It’s never easy to write obituaries. It’s especially difficult when they’re members of the Black Gate staff.
I was already a fan of Bud Webster’s Past Masters column, thoughtful biographical pieces on the enduring impact of our finest writers, when I first approached him to become a Contributing Editor. His first article for us, a marvelous discussion of Tom Reamy, and a continuation of his Who? series on neglected genre authors, appeared in Black Gate 15.
Bud didn’t waste my time with a superficial survey of Reamy’s fiction — anyone could have done that. Instead, he delivered an impeccably researched, 3,400-word piece that dove into Reamy’s history and early influences. It was the kind of piece that triggered an outpouring of discussion and gratitude from BG‘s readers (Keith West even drove to Breckenridge, Texas so he could send Bud a photo of the empty lot where Reamy’s house once stood).
It was the beginning of a long and fruitful partnership with Bud. He was briefly our poetry editor, before the death of the print magazine made that title superfluous. He became a prolific early blogger for us, contributing a dozen posts, mostly on his favorite subjects — the pros and cons of selling vintage books, his role as an stfnal historian, and the magical books that first lured him into the hobby.
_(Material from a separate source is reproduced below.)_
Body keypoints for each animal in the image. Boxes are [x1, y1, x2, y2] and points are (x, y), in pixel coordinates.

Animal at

Bud wrote extensively on the hobby he loved so much. His first book was Anthopology 101 (2010), an affectionate look back at the classic SF anthologies that helped define the genre. It was quickly followed by The Joy of Booking (2011) and Past Masters, & Other Bookish Natterings (2013). All three were collections of his earlier columns.
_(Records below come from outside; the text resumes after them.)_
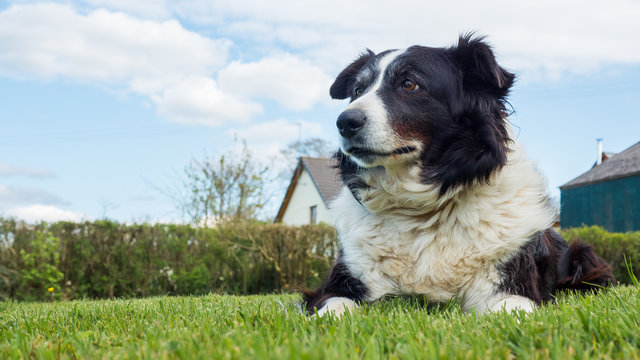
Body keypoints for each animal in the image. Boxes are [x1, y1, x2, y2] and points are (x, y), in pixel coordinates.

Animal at [304, 33, 616, 316]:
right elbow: (336, 308)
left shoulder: (511, 285)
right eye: (358, 90)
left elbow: (511, 312)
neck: (423, 211)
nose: (344, 122)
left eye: (409, 84)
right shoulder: (340, 283)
In 2007, SFWA made Bud their Estates Liaison, in charge of their ongoing project to make it easier for publishers to track down the agents for dead SF and fantasy writers. He was a tireless spokesman for the project, and in fact did such a marvelous job that he was given the Service to SFWA Award at the Nebula Awards banquet in 2012.
Getting ready for a more-or-less local convention the past week, and was going through my book stock to both add and cull. I had long since pulled titles by James P. Hogan (because he was a Holocaust denier), and was considering doing the same for the MZBradley books.
So, where do I get off refusing to sell these books, huh? Ain’t there a First Amendment or something like that?
I then recalled a convention more than 40 years ago where I had offered a stack of John Norman’s Gor books for auction, and one of the heaviest bidders was a group of feminist fans who planned, if they won, to burn the books publicly. They didn’t, but I had very mixed feelings — on one side of the coin, my job is to sell the things, not censor them or worry about what happens to them after money changes hands; on the other side, the idea of my providing book-burners (literal) fuel was and is abhorrent.
So, would this make a good blog entry for BG? Let me know what you think.
Of course, I loved the idea.
Alas, it was not to be. Bud’s health quickly worsened; by April, he was sending out updates from his oncologist. There were ups and downs, victories and setbacks… but through it all, a gradual decline. Earlier this year, on his Facebook Fan Page, Bud quietly announced that he was entering hospice care.
Bud was born in Roanoke, Virginia, in 1952. He graduated from Hermitage High School in Richmond, Virginia in 1970, and studied music at Virginia Commonwealth University, majoring in composition. His first published short story was “The Rabbi’s Tale” in Drums Around the Fire (White Wolf, 1993); his most popular series were the four Bubba Pritchert stories that appeared in Analog, starting with “Bubba Pritchert and the Space Aliens” (July, 1994)
What I Do and Why I Do It
When I was Jung
What I Do It With
Spreading the Word (or, “Book ’em, Bud-O”)
The Joy of Booking
Estate Your Business, Please
A Galaxy of Stars
It’s Not NPR’s Fault (No, Really)
So, What the Hell Am I, Anyway?
Talk to Any Squids Lately? In Space, I Mean?
Selling Your Books Ain’t as Easy as it Looks
Bud passed away earlier this morning. He is survived by his wife Mary Horton. He was 63 years old.